VIDÉO - A quoi ressemble le vent sur Mars ? Écoutez le bruit capté par InSight à la surface de la planète rouge

Sciences
ESPACE - Débarqué il y a deux semaines à la surface de la planète rouge, le robot de la Nasa a enregistré le bruit du vent martien. Ce qui est d'autant plus remarquable qu'il n'est pas équipé de microphone.

Sur Mars, le grand orchestre de la Nature n’a rien d’enchanteur. L'atmosphère martienne ne propage en effet pas les sons comme l’air terrien. Ils sont étouffés à une distance beaucoup plus courte et la voix humaine y serait plus grave, comme l’effet inverse de la voix de canard que procure une bouffée d’hélium. InSight, qui s'est posé le 26 novembre dernier à la surface de la planète rouge, a en tout cas enregistré il y a quelques jours le bruit du vent qui y souffle, pour la première fois. 


L’engin n’est pourtant pas équipé de microphones. Pour entendre ce qui l’entoure, la sonde de la Nasa a donc utilisé son sismographe. Cet instrument scientifique de fabrication française, nommé SEIS, doit lui permettre d'étudier le sous-sol de Mars. En attendant, l'agence spatiale américaine explique, dans un communiqué publié ce week-end, qu'un vent soufflant entre 15 et 25 kilomètres par heure a fait vibrer les panneaux solaires d'InSight. Et c'est cette vibration que l'appareil a enregistrée et envoyée sur la Terre. 

De la même manière que les tympans pour l’oreille humaine, les panneaux solaires d’InSight lui ont permis de restituer les vibrationsThomas Pike, de l'Imperial College à Londres, un des responsables de l’expérience SEIS.

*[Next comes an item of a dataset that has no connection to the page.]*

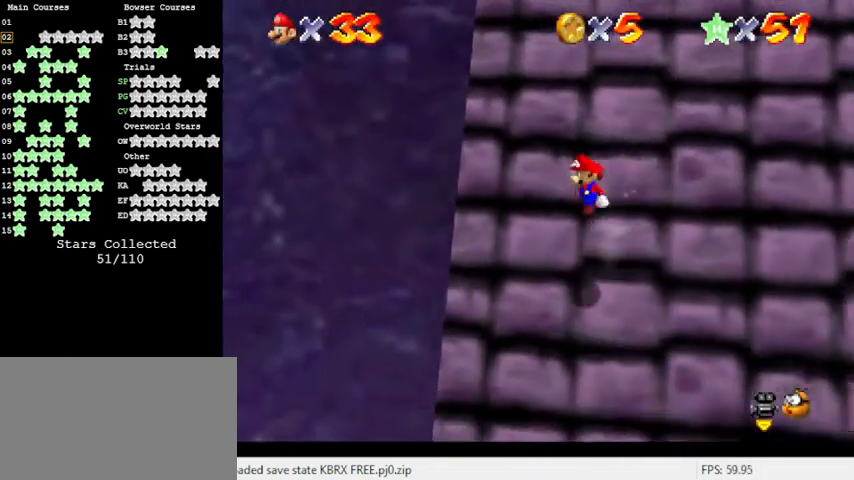
{"keys": ["shift", "up"], "events": [[233, "a", "down"], [367, "right", "up"], [400, "a", "up"]]}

"De la même manière que les tympans pour l’oreille humaine, les panneaux solaires d’InSight lui ont permis de restituer les vibrations", commente Thomas Pike, de l'Imperial College à Londres, l'un des responsables scientifiques de la mission. "Le son a vraiment l'air de venir d'un autre monde, ce qui est exactement le cas", ajoute-t-il, précisant que la faible densité de l'atmosphère martienne (1% de l’atmosphère terrestre) modifie la perception du vent, ce qui se traduit par de basses fréquences. Thomas Pike décrit ce bruit comme un "grondement lointain". Et "notre oreille n'est pas habituée à reconnaître ce son", souligne le scientifique. 

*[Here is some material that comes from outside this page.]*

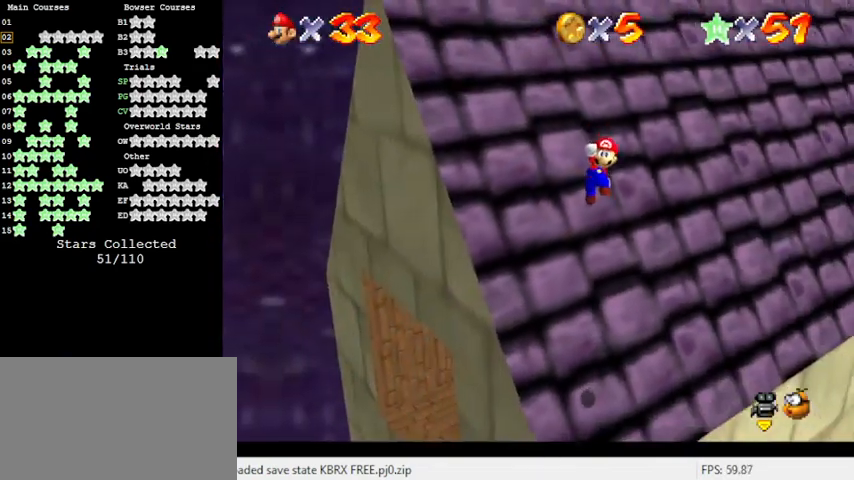
{"keys": ["left", "up"], "events": [[133, "ctrl", "down"], [133, "left", "down"], [267, "shift", "up"], [333, "ctrl", "up"], [333, "left", "up"], [367, "d", "down"], [400, "left", "down"], [500, "d", "up"]]}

Le sismographe français est pour l'instant toujours sur l'atterrisseur lui-même, alors qu'il est voué à être posé sur le sol martien dans quelques semaines. La mission de SEIS sera alors d'écouter les vibrations traversant l'intérieur de Mars - comme des tremblements de terre ou des impacts de météorites dont l'onde de choc se réverbérerait sur toute la planète. Quand il sera au sol, il sera protégé par un dôme afin de ne pas être perturbé par les vibrations venant du vent ou de la surface.

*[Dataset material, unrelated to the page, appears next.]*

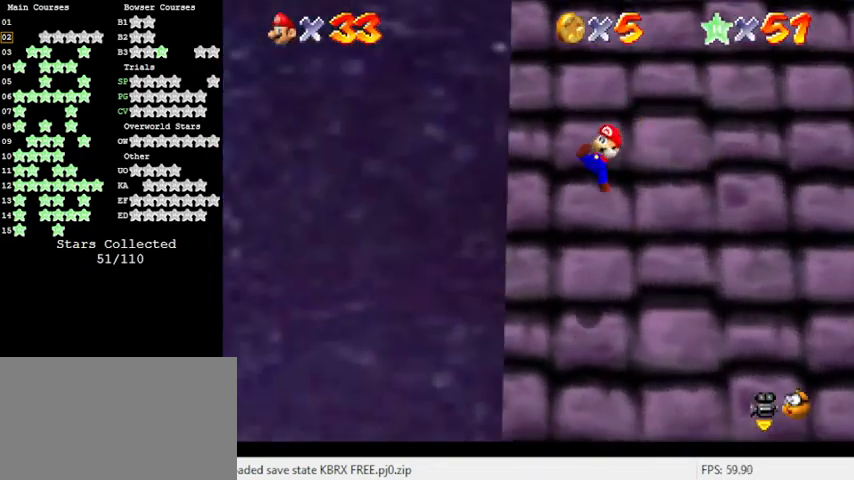
{"keys": ["shift", "up"], "events": [[367, "left", "up"], [433, "shift", "down"]]}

Ce n’est pas la première fois qu’un son est enregistré sur autre planète. En 1976, les atterrisseurs américains Viking 1 et 2 avaient déjà capté le vent martien via des sismomètres. Mais les instruments étaient de moins bonne qualité et enregistraient des fréquences qui ne permettaient pas à l'oreille humaine d'écouter les sons. Un peu plus tard, dans les années 80, deux vaisseaux soviétiques, Venera 13 et Venera 14, ont capturé des sons depuis la surface Vénus. Enfin, en 2005, l’atterrisseur européen Huygens, qui se posa en 2005 sur Titan, avait, lui aussi, envoyé des sons depuis la surface de la plus grande lune de Saturne.